No obstante, por su naturaleza misma, la religión, y tengo en mente las religiones teístas de salvación, más específicamente la religión cristiana, no se desprende del sentido de pecado y de culpa, con todo lo negativo que esto significa para la no madurez del sujeto humano.

Contrariamente a la religión, la espiritualidad es la experiencia por antonomasia de la unidad y por tanto de la madurez y adultez humanas, no quedando espacio ni para Dios, como veíamos en términos del Maestro Eckhart, para la más sutil dualidad, y mucho menos para sentimientos no maduros e incluso patológicos como los de vergüenza, culpa y remordimiento. Por tanto, plenamente terapéutica.

Pero aquí hay que prestar atención a una paradoja bien comprensible, que mejor que nada revela la naturaleza peculiar de lo que llamamos espiritualidad y de su poder terapéutico. Y es que sólo en la medida en que la espiritualidad es buscada por sí misma, es espiritualidad y resulta terapéutica. Por el contrario, cuado se la busca interesadamente, por ejemplo por sus efectos terapéuticos, y estamos hablando de problemas que se manifiestan en sentimientos de vergüenza, culpa y remordimiento, ni es espiritualidad ni resulta terapéutica. Fácilmente la misma búsqueda interesada se puede volver en obsesión y compulsión y, en el mejor de lo casos, en un autoengaño si no en una experiencia de frustración. Porque la espiritualidad no se deja desnaturalizar. Siendo fin en sí misma, experiencia total y de la totalidad, no se deja convertir en medio para otra cosa ni permite que se le trate como tal. Para que resulten terapéuticas religión, y sobre todo espiritualidad, deben cultivarse y practicarse de la manera más desinteresada posible, so pena de no ser ya terapéuticas.
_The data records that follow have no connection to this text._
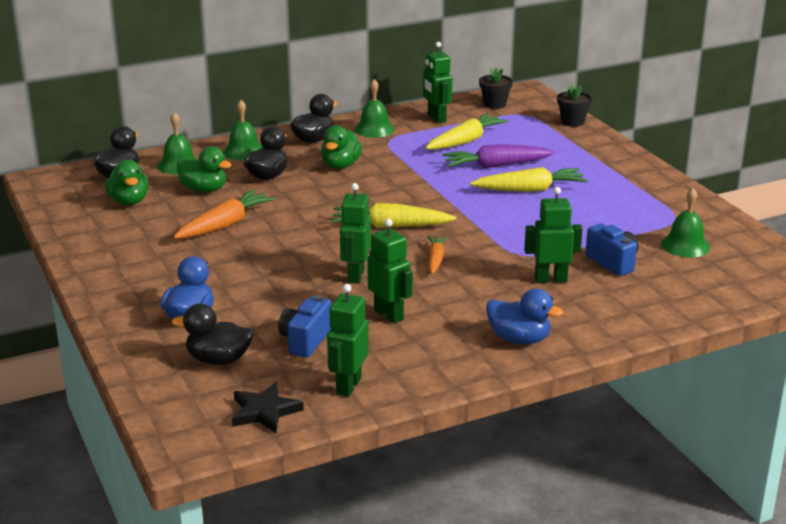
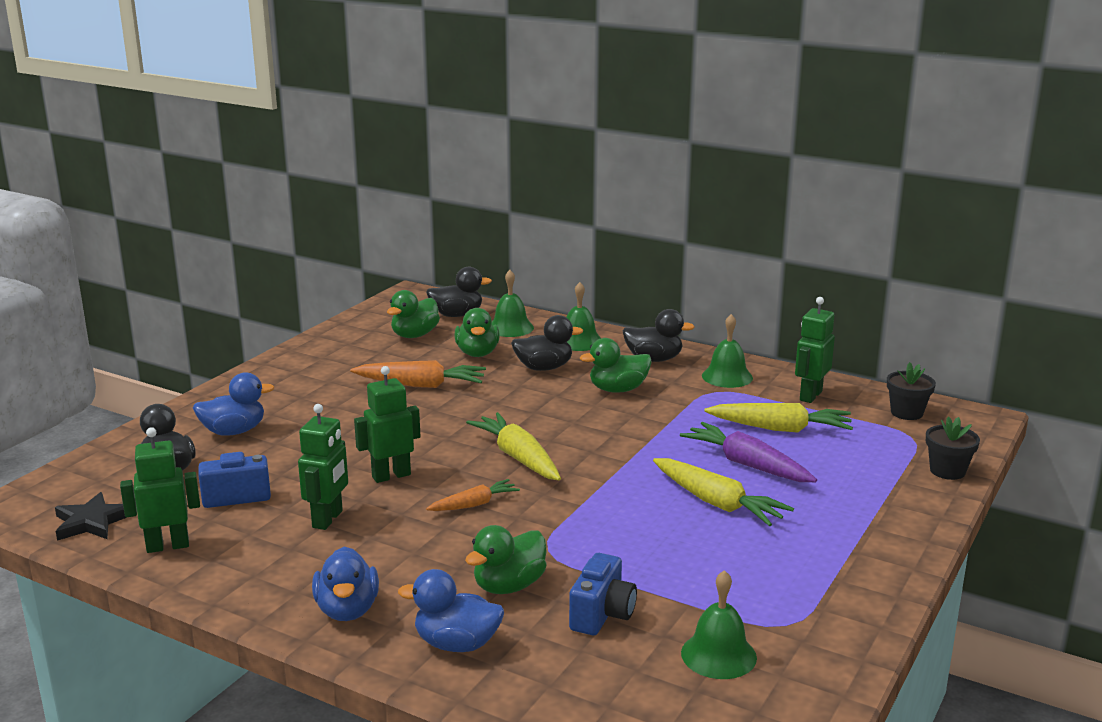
camera: 55 degrees right, 5 degrees down
green robot [524,187,583,283] -> green duck [465,525,547,594]
none -> blue duck [398,569,504,652]

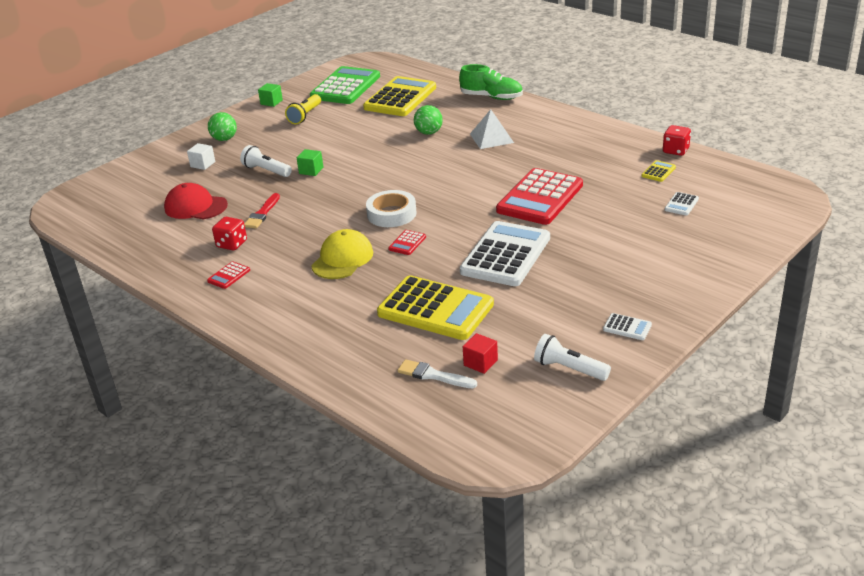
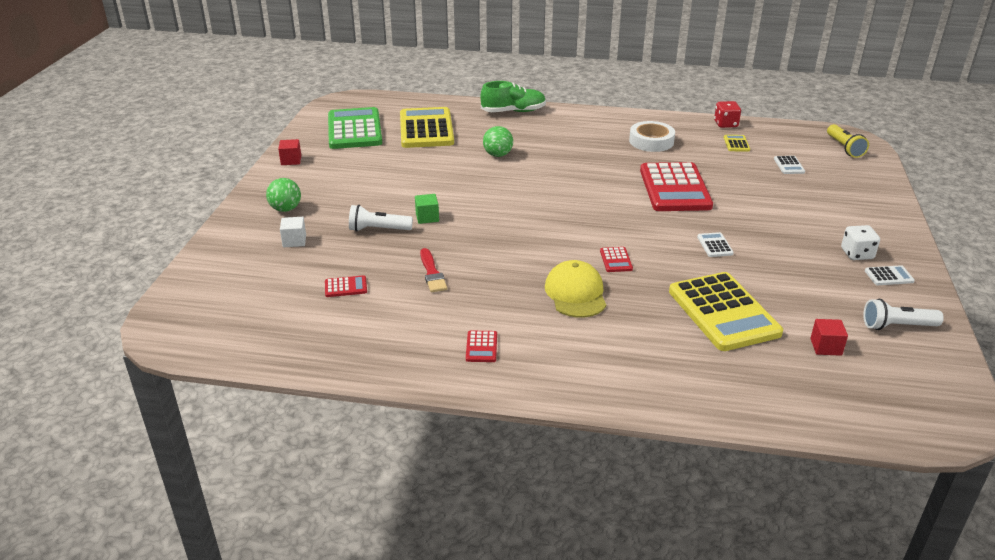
camera: 35 degrees left, 0 degrees up
red cap [164,183,228,219] -> red calculator [325,275,367,297]
red dice [212,217,247,251] -> none
green cube [258,83,283,107] -> red cube [278,139,301,165]
yellow flashlight [285,94,321,124] -> yellow flashlight moved to [827,124,869,158]
white tape [366,190,416,227] -> white tape moved to [629,121,675,152]
yellow calculator [377,275,494,340] -> yellow calculator turned 75 degrees clockwise [669,272,783,351]
white brush [397,359,477,388] -> none
white calculator [460,221,550,286] -> white calculator [697,232,734,257], size x0.40
white pyramid [470,109,514,149] -> none
none -> white dice [841,225,880,260]

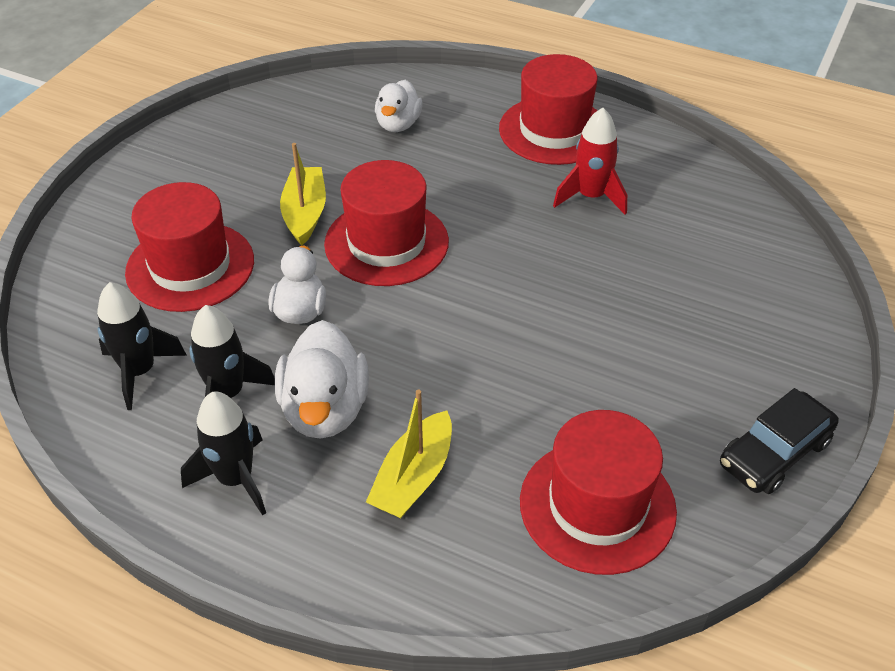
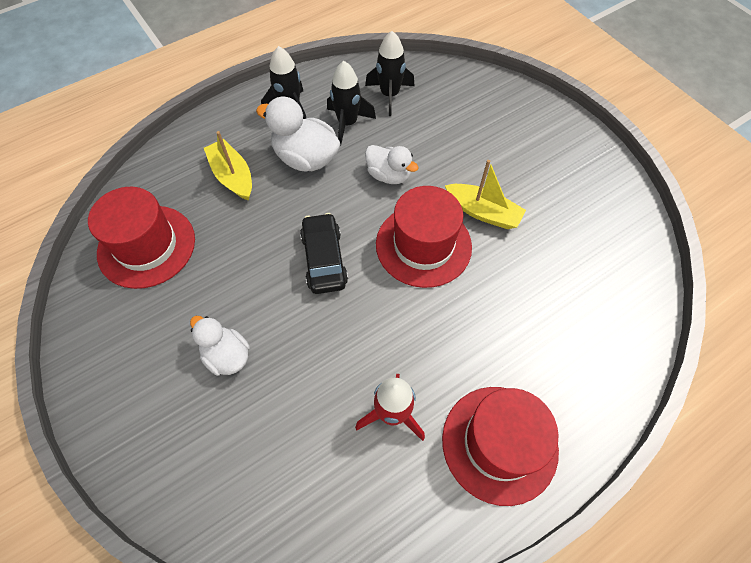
camera: 120 degrees right, 15 degrees up
red hat [125,182,254,312] -> none
white duck [375,80,423,132] -> white duck moved to [190,316,250,376]
black car [720,388,839,494] -> black car moved to [300,213,348,294]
Esto eleva un gran interrogante, soy bien consciente de ello, sobre las ofertas terapéuticas que cada día más se hacen en tal sentido en nuestro tipo de sociedad tan utilitarista y por ello tan enferma. Un gran interrogante tanto sobre la dimensión espiritual como sobre la dimensión propiamente terapéutica de dichas ofertas. Porque ¿cómo puede ser terapéutica una espiritualidad interesada que, por tanto y como tal, ella misma está necesitando de cura?

En todo caso, lo que el respeto debido al ser humano dicta, y la propia naturaleza y dinámica de lo que es la espiritualidad, no es tratar de inyectar propuestas religiosas y espirituales desde fuera, como si la posible terapia viniese del exterior, sino ayudar a despertar la capacidad de respuesta, la capacidad religiosa y espiritual, que hay en todo ser humano. Así es como muy certeramente calificó Etty Hillesum el trabajo “religioso” que hizo en ella Julius Spier, psico-quirólogo, discípulo de C. G. Jung y de quien aprendió el valor terapéutico de la religión, como «el gran amigo , el partero de mi alma», que «despertó a Dios en ella». [6]


[1] Carlos Castaneda, Viaje a Ixtlán. Las lecciones de don Juan, F.C.E, 18ª reimpr., Madrid 1998, pp. 30-51.
[2] «—Lo que andaba mal contigo cuando te vi, y lo que anda mal contigo ahora, es que no te gusta aceptar la responsabilidad de lo que haces…» (Viaje a Ixtlán, p. 68)
[3] Maestro Eckhart, Sermón Nº. 14 en Obras escogidas del Maestro Eckhart, Edicomunicación S.A., Barcelona 1998, p. 196.
[4] Final del tan famoso como breve tratado El hombre noble, en Op. cit., p. 30.
[5] Cf. Yalal al-din Rumi, Rubayats, Ediciones Obelisco, Barcelona 2ª ed. 2004, p. 84.
[6] Paul Lebeau, Etty Hillesum. Un itinerario espiritual: Amsterdam 1941 – Auschwitz 1943, Sal Terrae, Santander 2000, pp. 33 y 152.